» The problem: All the entries need to be quoted exactly, apart from the pictures, which you should drop.

[Extracted page text data]

=== Begin Enclosure ===

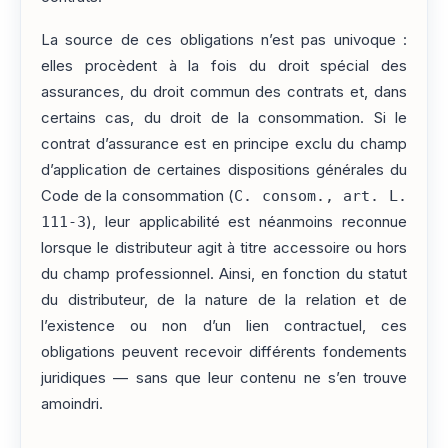
La source de ces obligations n’est pas univoque :
elles procèdent à la fois du droit spécial des
assurances, du droit commun des contrats et, dans
certains cas, du droit de la consommation. Si le
contrat d’assurance est en principe exclu du champ
d’application de certaines dispositions générales du
Code de la consommation (
C. consom., art. L.
111-3
), leur applicabilité est néanmoins reconnue
lorsque le distributeur agit à titre accessoire ou hors
du champ professionnel. Ainsi, en fonction du statut
du distributeur, de la nature de la relation et de
l’existence ou non d’un lien contractuel, ces
obligations peuvent recevoir différents fondements
juridiques — sans que leur contenu ne s’en trouve
amoindri.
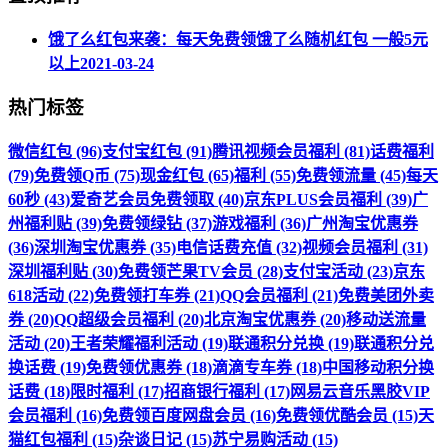
饿了么红包来袭：每天免费领饿了么随机红包 一般5元
以上
2021-03-24
热门标签
微信红包 (96)
支付宝红包 (91)
腾讯视频会员福利 (81)
话费福利
(79)
免费领Q币 (75)
现金红包 (65)
福利 (55)
免费领流量 (45)
每天
60秒 (43)
爱奇艺会员免费领取 (40)
京东PLUS会员福利 (39)
广
州福利贴 (39)
免费领绿钻 (37)
游戏福利 (36)
广州淘宝优惠券
(36)
深圳淘宝优惠券 (35)
电信话费充值 (32)
视频会员福利 (31)
深圳福利贴 (30)
免费领芒果TV会员 (28)
支付宝活动 (23)
京东
618活动 (22)
免费领打车券 (21)
QQ会员福利 (21)
免费美团外卖
券 (20)
QQ超级会员福利 (20)
北京淘宝优惠券 (20)
移动送流量
活动 (20)
王者荣耀福利活动 (19)
联通积分兑换 (19)
联通积分兑
换话费 (19)
免费领优惠券 (18)
滴滴专车券 (18)
中国移动积分换
话费 (18)
限时福利 (17)
招商银行福利 (17)
网易云音乐黑胶VIP
会员福利 (16)
免费领百度网盘会员 (16)
免费领优酷会员 (15)
天
猫红包福利 (15)
杂谈日记 (15)
苏宁易购活动 (15)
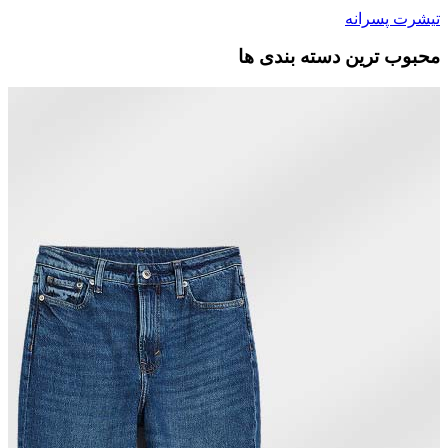
تیشرت پسرانه
محبوب ترین دسته بندی ها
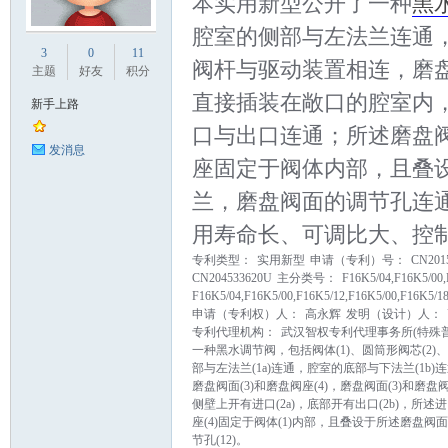
本实用新型公开了一种
黑
腔室的侧部与左法兰连通
业
3
0
11
阀杆与驱动装置相连，磨
主题
好友
积分
直接插装在敞口的腔室内
新手上路
口与出口连通；所述磨盘
发消息
座固定于阀体内部，且叠
兰，磨盘阀面的调节孔连
用寿命长、可调比大、控
阀
专利类型：
实用新型
申请（专利）号：
CN2015
CN204533620U
主分类号：
F16K5/04,F16K5/00,
F16K5/04,F16K5/00,F16K5/12,F16K5/00,F16K5/1
申请（专利权）人：
高永辉
发明（设计）人：
专利代理机构：
武汉智权专利代理事务所(特殊普通合
一种黑水调节阀，包括阀体(1)、圆筒形阀芯(2)、阀
部与左法兰(1a)连通，腔室的底部与下法兰(1b
磨盘阀面(3)和磨盘阀座(4)，磨盘阀面(3)和磨
侧壁上开有进口(2a)，底部开有出口(2b)，所述进
座(4)固定于阀体(1)内部，且叠设于所述磨盘阀面(
门
节孔(12)。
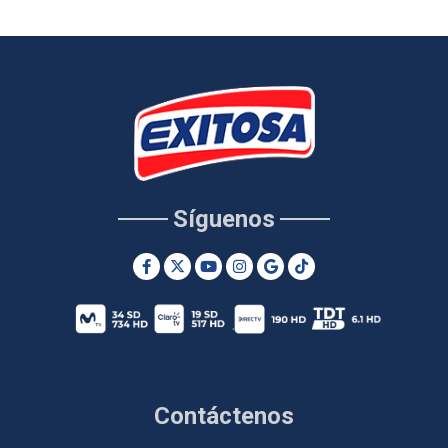
Síguenos
Contáctenos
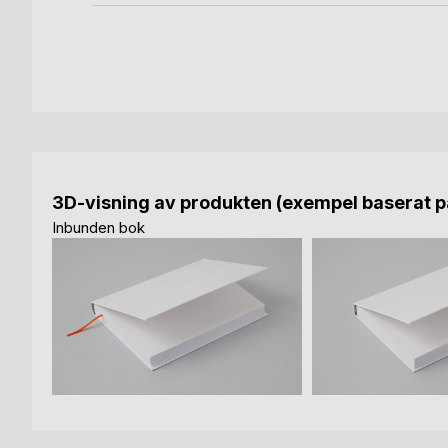
3D-visning av produkten (exempel baserat på
Inbunden bok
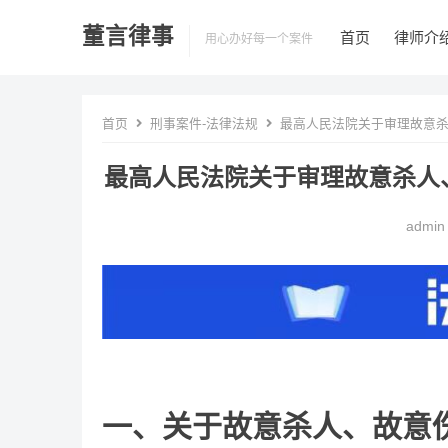
董言律事
首页
律师介
用心办好每一个案件
首页
刑事案件-法律法规
最高人民法院关于审理故意杀
最高人民法院关于审理故意杀人
admin
一、关于故意杀人、故意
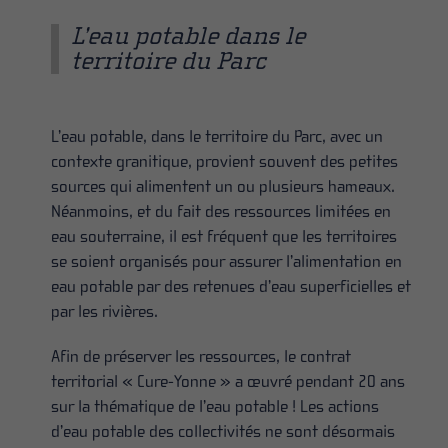
L’eau potable dans le
territoire du Parc
L’eau potable, dans le territoire du Parc, avec un
contexte granitique, provient souvent des petites
sources qui alimentent un ou plusieurs hameaux.
Néanmoins, et du fait des ressources limitées en
eau souterraine, il est fréquent que les territoires
se soient organisés pour assurer l’alimentation en
eau potable par des retenues d’eau superficielles et
par les rivières.
Afin de préserver les ressources, le contrat
territorial « Cure-Yonne » a œuvré pendant 20 ans
sur la thématique de l’eau potable ! Les actions
d’eau potable des collectivités ne sont désormais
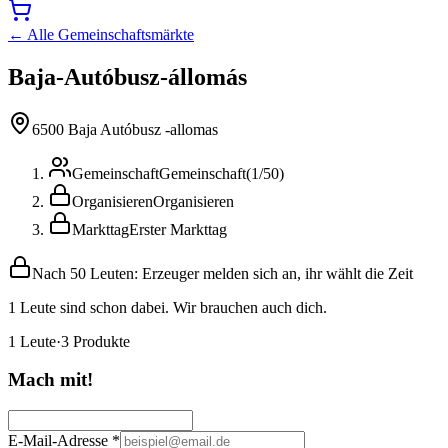
← Alle Gemeinschaftsmärkte
Baja-Autóbusz-állomás
6500 Baja Autóbusz -allomas
Gemeinschaft
Gemeinschaft
(
1
/
50
)
Organisieren
Organisieren
Markttag
Erster Markttag
Nach 50 Leuten: Erzeuger melden sich an, ihr wählt die Zeit
1 Leute sind schon dabei. Wir brauchen auch dich.
1
Leute
·
3
Produkte
Mach mit!
E-Mail-Adresse
*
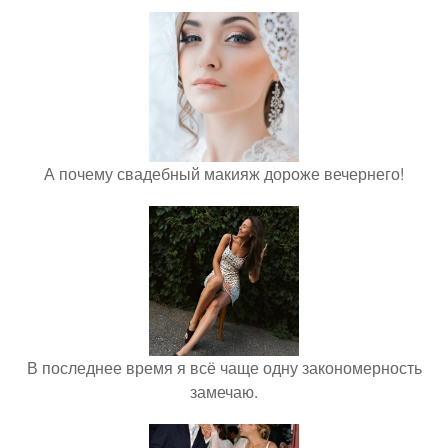
А почему свадебный макияж дороже вечернего!
В последнее время я всё чаще одну закономерность
замечаю.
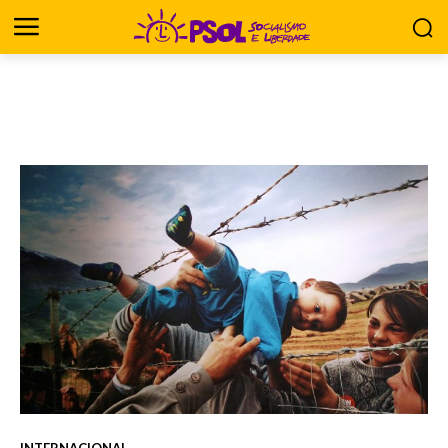
INTERNACIONAL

=== End Enclosure ===

» Answer to the exercise:
La source de ces obligations n’est pas univoque :
elles procèdent à la fois du droit spécial des
assurances, du droit commun des contrats et, dans
certains cas, du droit de la consommation. Si le
contrat d’assurance est en principe exclu du champ
d’application de certaines dispositions générales du
Code de la consommation (
C. consom., art. L.
111-3
), leur applicabilité est néanmoins reconnue
lorsque le distributeur agit à titre accessoire ou hors
du champ professionnel. Ainsi, en fonction du statut
du distributeur, de la nature de la relation et de
l’existence ou non d’un lien contractuel, ces
obligations peuvent recevoir différents fondements
juridiques — sans que leur contenu ne s’en trouve
amoindri.
饿了么红包来袭：每天免费领饿了么随机红包 一般5元
以上
2021-03-24
热门标签
微信红包 (96)
支付宝红包 (91)
腾讯视频会员福利 (81)
话费福利
(79)
免费领Q币 (75)
现金红包 (65)
福利 (55)
免费领流量 (45)
每天
60秒 (43)
爱奇艺会员免费领取 (40)
京东PLUS会员福利 (39)
广
州福利贴 (39)
免费领绿钻 (37)
游戏福利 (36)
广州淘宝优惠券
(36)
深圳淘宝优惠券 (35)
电信话费充值 (32)
视频会员福利 (31)
深圳福利贴 (30)
免费领芒果TV会员 (28)
支付宝活动 (23)
京东
618活动 (22)
免费领打车券 (21)
QQ会员福利 (21)
免费美团外卖
券 (20)
QQ超级会员福利 (20)
北京淘宝优惠券 (20)
移动送流量
活动 (20)
王者荣耀福利活动 (19)
联通积分兑换 (19)
联通积分兑
换话费 (19)
免费领优惠券 (18)
滴滴专车券 (18)
中国移动积分换
话费 (18)
限时福利 (17)
招商银行福利 (17)
网易云音乐黑胶VIP
会员福利 (16)
免费领百度网盘会员 (16)
免费领优酷会员 (15)
天
猫红包福利 (15)
杂谈日记 (15)
苏宁易购活动 (15)
تیشرت پسرانه
محبوب ترین دسته بندی ها
本实用新型公开了一种
黑
腔室的侧部与左法兰连通
业
3
0
11
阀杆与驱动装置相连，磨
主题
好友
积分
直接插装在敞口的腔室内
新手上路
口与出口连通；所述磨盘
发消息
座固定于阀体内部，且叠
兰，磨盘阀面的调节孔连
用寿命长、可调比大、控
阀
专利类型：
实用新型
申请（专利）号：
CN2015
CN204533620U
主分类号：
F16K5/04,F16K5/00,
F16K5/04,F16K5/00,F16K5/12,F16K5/00,F16K5/1
申请（专利权）人：
高永辉
发明（设计）人：
专利代理机构：
武汉智权专利代理事务所(特殊普通合
一种黑水调节阀，包括阀体(1)、圆筒形阀芯(2)、阀
部与左法兰(1a)连通，腔室的底部与下法兰(1b
磨盘阀面(3)和磨盘阀座(4)，磨盘阀面(3)和磨
侧壁上开有进口(2a)，底部开有出口(2b)，所述进
座(4)固定于阀体(1)内部，且叠设于所述磨盘阀面(
门
节孔(12)。
Síguenos
Contáctenos
3D-visning av produkten (exempel baserat på
Inbunden bok
董言律事
首页
律师介
用心办好每一个案件
首页
刑事案件-法律法规
最高人民法院关于审理故意杀
最高人民法院关于审理故意杀人
admin
一、关于故意杀人、故意
L’eau potable dans le
territoire du Parc
L’eau potable, dans le territoire du Parc, avec un
contexte granitique, provient souvent des petites
sources qui alimentent un ou plusieurs hameaux.
Néanmoins, et du fait des ressources limitées en
eau souterraine, il est fréquent que les territoires
se soient organisés pour assurer l’alimentation en
eau potable par des retenues d’eau superficielles et
par les rivières.
Afin de préserver les ressources, le contrat
territorial « Cure-Yonne » a œuvré pendant 20 ans
sur la thématique de l’eau potable ! Les actions
d’eau potable des collectivités ne sont désormais
← Alle Gemeinschaftsmärkte
Baja-Autóbusz-állomás
6500 Baja Autóbusz -allomas
Gemeinschaft
Gemeinschaft
(
1
/
50
)
Organisieren
Organisieren
Markttag
Erster Markttag
Nach 50 Leuten: Erzeuger melden sich an, ihr wählt die Zeit
1 Leute sind schon dabei. Wir brauchen auch dich.
1
Leute
·
3
Produkte
Mach mit!
E-Mail-Adresse
*
А почему свадебный макияж дороже вечернего!
В последнее время я всё чаще одну закономерность
замечаю.
INTERNACIONAL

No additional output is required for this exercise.